REVIEWED BY WALTER ALBERT:


WHILE THE PATIENT SLEPT. Warner Brothers, 1935. Aline MacMahon (Sarah Keate), Guy Kibbee (Lance O’Leary), Lyle Talbot, Patricia Ellis, Allen Jenkins, Robert Barrat. Based on the novel by MIgnon G. Eberhart. Director: Ray Enright.

   Nurse Sarah Keate is brought to a gloomy mansion on a stormy nighth to care for a comatose patient while the family gathers vulture-like for the death-bed wait. A murder, accusation, Guy Kibbee as the amiable detective, and a confusing and not very convincing plot.

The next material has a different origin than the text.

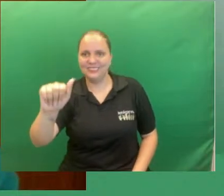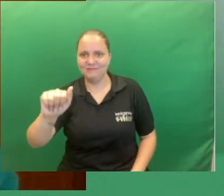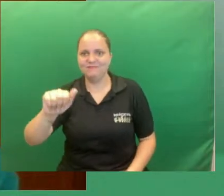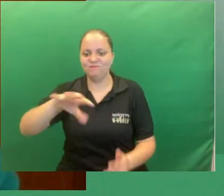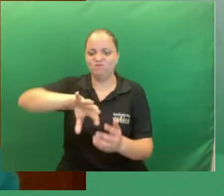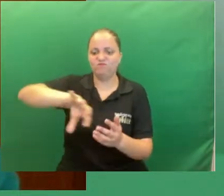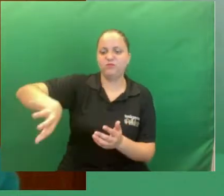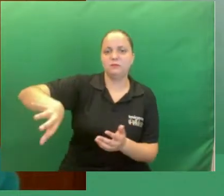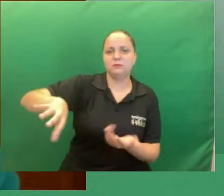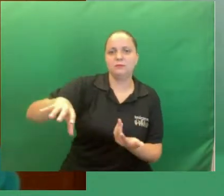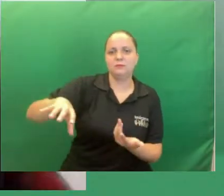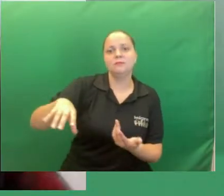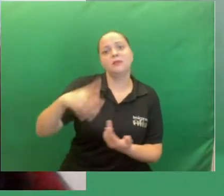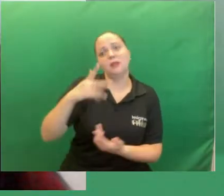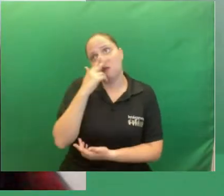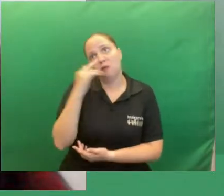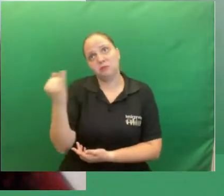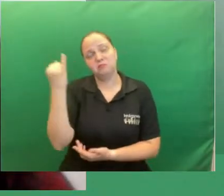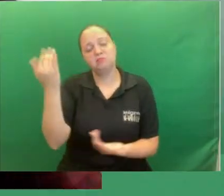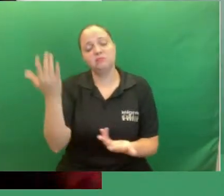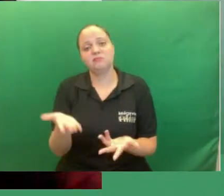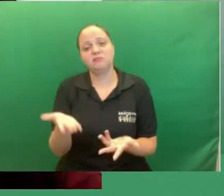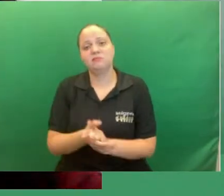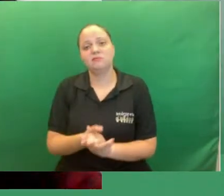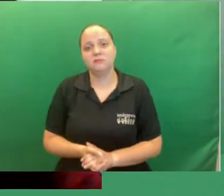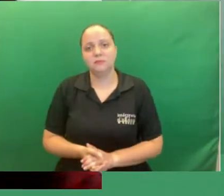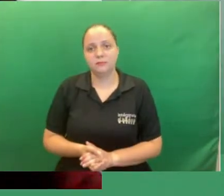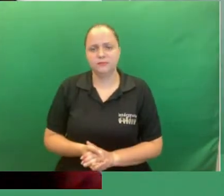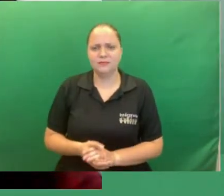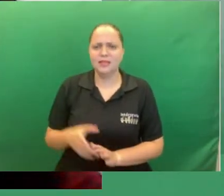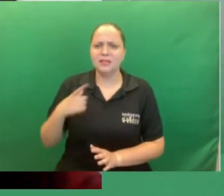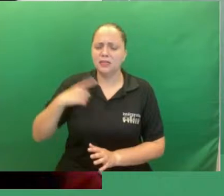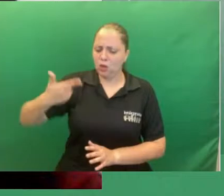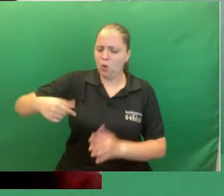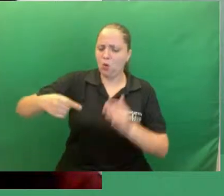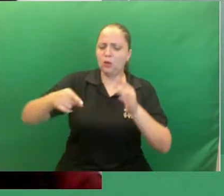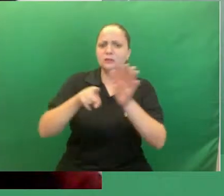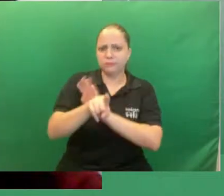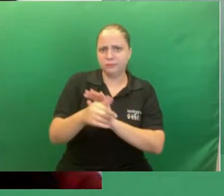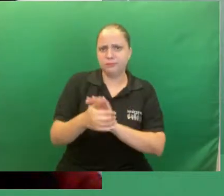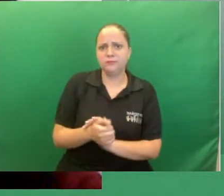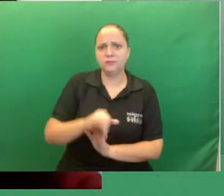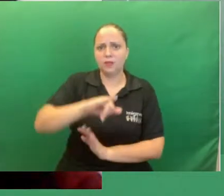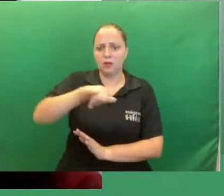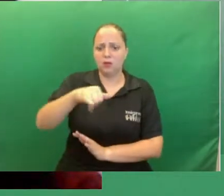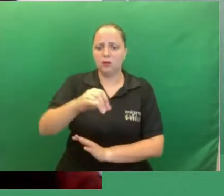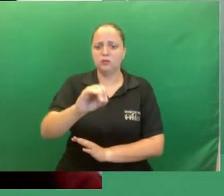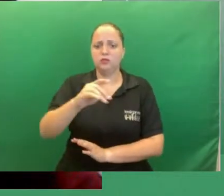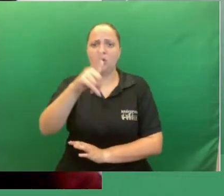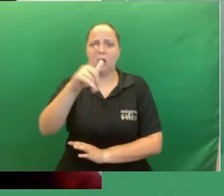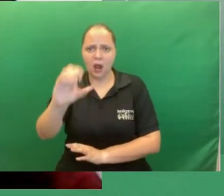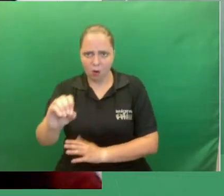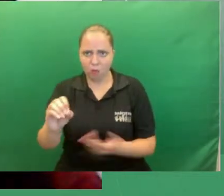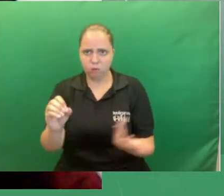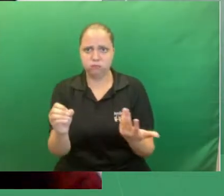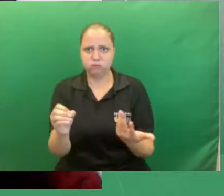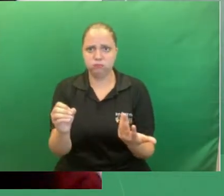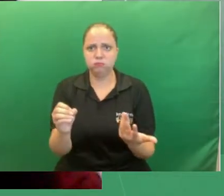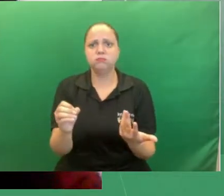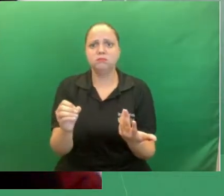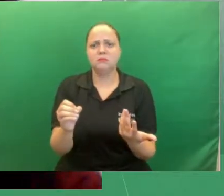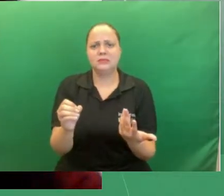Ok Davi muito obrigada tem uma pergunta aqui do João Kleber ela não está direcionada né para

   Of interest for the pairing of MacMagon and Kibbee on what was probably an attempt to match the chemistry of the successful RKO Edna May Oliver/James Gleason pairing as Hildegarde Withers and Inspector Oscar Piper. MacMahon isn’t given much to do and aside from some arch exchanges between her and Kibbee, the movie doesn’t generate much chemistry.

   They were also probably trying to continue the more successful pairing of the two stars in Big-Hearted Hobart and Babbitt, both released in 1934. I saw these two films, or parts of them, recently. They’re light-weight romantic comedy-dramas worth watching for the expert acting of the cast. And Babbitt is as far from Sinclair Lewis as you can get.)

— Reprinted from Walter’s Place #106, March 1995.